SYRACUSE, N.Y.-- Hans Kim of Upstate Medical University is one of four students in the United States to receive a Gina Finzi Memorial Student Summer Fellowship from Lupus Foundation of America. The fellowship is given to foster interest in a career in lupus research and to support efforts of tomorrow’s lupus scientific thought leaders. Kim’s fellowship carries an award of $4,000.

Kim is conducting his research into lupus, otherwise known as Systemic Lupus Erythematosus, (SLE), in the laboratory of Andras Perl, M.D., Ph.D., chief of rheumatology, co-director of Upstate’s MD/PhD program and professor of medicine, biochemistry & molecular biology and microbiology and immunology at Upstate.

“I am thrilled and grateful to receive the Gina Finzi Memorial Student Summer Fellowship from Lupus Foundation of America to support my research in lupus,” said Kim, who this fall will enter his second year in Upstate’s MD/PhD program. “I hope to understand this complex disease and eventually to improve medications and treatments to help lupus patients.”

Kim is using nuclear magnetic resonance (NMR) spectroscopy to conduct a study of lupus T cells and to compare them to normal T cells. He is specifically looking for metabolites, or biomarkers, of the disease. (T cells contribute to immune defenses in the body.) “Any changes of metabolite can be used as a unique signature of a complex disease such as SLE,” said Kim.

▶ Assignment 1
In the news item about Hans Kim's lupus fellowship, what is the dollar amount of the award that comes with his fellowship?
▶ Assignment 2
Continue the news item about Hans Kim's lupus fellowship, starting after its last sentence.

[Collected data]

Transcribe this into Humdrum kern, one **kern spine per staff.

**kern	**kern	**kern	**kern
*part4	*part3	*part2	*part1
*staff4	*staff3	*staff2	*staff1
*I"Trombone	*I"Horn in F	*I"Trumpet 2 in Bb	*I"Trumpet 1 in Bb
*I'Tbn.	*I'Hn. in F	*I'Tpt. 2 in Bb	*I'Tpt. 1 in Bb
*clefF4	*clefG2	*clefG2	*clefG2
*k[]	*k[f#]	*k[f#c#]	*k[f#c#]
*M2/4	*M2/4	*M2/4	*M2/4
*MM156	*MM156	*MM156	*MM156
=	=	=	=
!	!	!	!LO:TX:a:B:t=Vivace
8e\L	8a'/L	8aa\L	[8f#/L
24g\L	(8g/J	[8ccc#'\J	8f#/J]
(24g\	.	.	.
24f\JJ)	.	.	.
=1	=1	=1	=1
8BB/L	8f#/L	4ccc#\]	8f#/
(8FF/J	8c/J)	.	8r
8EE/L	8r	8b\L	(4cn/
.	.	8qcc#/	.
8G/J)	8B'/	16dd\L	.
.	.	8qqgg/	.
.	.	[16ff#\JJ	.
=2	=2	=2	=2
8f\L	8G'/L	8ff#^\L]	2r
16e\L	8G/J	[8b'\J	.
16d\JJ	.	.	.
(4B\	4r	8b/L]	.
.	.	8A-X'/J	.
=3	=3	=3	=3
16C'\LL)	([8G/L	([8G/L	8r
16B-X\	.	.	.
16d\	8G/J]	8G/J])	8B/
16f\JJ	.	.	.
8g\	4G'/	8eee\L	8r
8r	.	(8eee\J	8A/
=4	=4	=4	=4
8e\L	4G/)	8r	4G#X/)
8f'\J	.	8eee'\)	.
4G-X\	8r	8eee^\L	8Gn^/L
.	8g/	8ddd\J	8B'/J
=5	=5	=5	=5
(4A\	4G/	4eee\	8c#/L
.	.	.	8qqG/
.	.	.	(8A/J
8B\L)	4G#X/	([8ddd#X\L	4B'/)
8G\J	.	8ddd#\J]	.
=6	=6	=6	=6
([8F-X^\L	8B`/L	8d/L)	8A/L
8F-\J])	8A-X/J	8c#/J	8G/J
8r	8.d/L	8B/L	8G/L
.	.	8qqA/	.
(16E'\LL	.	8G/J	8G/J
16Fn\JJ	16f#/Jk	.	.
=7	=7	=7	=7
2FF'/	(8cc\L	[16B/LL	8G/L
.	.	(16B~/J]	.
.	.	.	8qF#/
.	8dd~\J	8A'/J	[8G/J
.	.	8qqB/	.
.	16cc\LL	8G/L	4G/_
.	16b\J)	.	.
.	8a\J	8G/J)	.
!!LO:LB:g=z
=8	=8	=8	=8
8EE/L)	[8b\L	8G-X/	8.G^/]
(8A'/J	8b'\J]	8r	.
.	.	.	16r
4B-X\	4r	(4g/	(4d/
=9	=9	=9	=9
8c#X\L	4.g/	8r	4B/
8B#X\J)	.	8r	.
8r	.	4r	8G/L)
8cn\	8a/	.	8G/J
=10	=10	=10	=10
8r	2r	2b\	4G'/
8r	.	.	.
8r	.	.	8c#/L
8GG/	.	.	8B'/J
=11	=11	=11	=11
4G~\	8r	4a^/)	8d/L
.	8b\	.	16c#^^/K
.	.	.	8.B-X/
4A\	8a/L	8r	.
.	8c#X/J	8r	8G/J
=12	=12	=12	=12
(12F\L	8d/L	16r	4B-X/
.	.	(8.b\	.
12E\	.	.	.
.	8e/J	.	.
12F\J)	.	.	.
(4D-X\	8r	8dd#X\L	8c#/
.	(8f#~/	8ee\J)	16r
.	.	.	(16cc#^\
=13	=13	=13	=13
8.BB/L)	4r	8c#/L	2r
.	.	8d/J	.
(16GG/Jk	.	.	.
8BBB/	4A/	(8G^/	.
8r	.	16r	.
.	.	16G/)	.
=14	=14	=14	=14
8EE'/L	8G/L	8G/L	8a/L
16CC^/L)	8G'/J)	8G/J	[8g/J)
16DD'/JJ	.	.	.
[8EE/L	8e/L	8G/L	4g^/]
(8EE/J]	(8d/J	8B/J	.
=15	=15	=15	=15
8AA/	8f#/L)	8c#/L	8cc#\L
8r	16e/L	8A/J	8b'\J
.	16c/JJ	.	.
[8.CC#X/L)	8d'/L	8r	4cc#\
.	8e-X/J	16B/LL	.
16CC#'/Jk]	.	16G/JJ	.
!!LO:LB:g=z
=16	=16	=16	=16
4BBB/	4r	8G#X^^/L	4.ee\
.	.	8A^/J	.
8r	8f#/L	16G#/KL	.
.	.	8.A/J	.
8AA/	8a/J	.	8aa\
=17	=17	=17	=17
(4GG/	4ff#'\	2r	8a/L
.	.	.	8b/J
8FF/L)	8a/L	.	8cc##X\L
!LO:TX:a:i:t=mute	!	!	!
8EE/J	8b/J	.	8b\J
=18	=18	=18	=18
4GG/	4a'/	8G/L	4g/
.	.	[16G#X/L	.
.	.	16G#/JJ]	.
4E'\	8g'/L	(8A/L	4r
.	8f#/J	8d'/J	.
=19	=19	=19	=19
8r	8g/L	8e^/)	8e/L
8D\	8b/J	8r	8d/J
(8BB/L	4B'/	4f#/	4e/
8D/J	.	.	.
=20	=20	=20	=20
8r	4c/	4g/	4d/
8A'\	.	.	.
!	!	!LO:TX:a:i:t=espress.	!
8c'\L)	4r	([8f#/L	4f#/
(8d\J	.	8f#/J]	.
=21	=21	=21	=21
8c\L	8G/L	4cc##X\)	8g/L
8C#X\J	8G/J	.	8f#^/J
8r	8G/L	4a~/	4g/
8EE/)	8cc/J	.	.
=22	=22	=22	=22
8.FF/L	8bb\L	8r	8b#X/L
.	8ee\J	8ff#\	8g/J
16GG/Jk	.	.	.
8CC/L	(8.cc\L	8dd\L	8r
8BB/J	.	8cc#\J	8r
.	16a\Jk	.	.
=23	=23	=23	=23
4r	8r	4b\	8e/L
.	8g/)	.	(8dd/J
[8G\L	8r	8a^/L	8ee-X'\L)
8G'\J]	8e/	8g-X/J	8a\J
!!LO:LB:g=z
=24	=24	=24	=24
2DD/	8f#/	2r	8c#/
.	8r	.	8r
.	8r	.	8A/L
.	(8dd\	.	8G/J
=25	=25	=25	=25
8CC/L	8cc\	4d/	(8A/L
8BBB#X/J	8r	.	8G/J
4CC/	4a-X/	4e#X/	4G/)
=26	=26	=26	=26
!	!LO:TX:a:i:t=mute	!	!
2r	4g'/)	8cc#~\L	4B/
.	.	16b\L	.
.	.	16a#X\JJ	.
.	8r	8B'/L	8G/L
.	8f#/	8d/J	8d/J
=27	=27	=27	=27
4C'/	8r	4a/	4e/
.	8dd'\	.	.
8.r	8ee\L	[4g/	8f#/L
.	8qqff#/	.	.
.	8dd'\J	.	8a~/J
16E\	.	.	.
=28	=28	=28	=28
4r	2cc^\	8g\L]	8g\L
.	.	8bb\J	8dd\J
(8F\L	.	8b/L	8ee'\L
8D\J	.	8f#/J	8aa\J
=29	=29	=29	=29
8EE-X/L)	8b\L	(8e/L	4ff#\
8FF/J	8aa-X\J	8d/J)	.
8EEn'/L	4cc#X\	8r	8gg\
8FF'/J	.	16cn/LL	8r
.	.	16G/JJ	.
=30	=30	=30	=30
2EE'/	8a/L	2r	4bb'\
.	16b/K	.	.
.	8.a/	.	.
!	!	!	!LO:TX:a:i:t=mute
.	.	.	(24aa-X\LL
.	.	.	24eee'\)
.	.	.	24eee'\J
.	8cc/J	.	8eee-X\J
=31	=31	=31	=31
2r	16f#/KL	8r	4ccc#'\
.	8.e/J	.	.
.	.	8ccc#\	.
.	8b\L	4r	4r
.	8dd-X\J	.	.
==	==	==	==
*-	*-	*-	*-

▶ Written reply 1
$4,000

▶ Written reply 2
He says that the outcome of his research will further understanding of lupus and the discovery of SLE biomarkers that can aid in the early detection of the disease and in the development of more targeted therapies to manage it.

This is the fourth award Hans has received since starting in Upstate’s MD/PhD program last June. He also received a fellowship from the Society of Nuclear Medicine and Molecular Imaging (2013), a Waters Academic Grant (2012) and a 2012 American College of Rheumatology research preceptorship.

SLE is an autoimmune disease in which the immune system attacks the body’s cells and tissue, resulting in inflammation and tissue damage, most often harming the heart, joints, skin, lungs, blood vessels, liver, kidneys and nervous system. It has no known cause, no known cure and it can be fatal.

Caption: MD/PhD student Hans Kim, left, with Andras Perl, M.D., Ph.D., chief of Rheumatology at Upstate Medical University. Kim is the recipient of a Gina Finzi Memorial Student Summer Fellowship from the Lupus Foundation of America.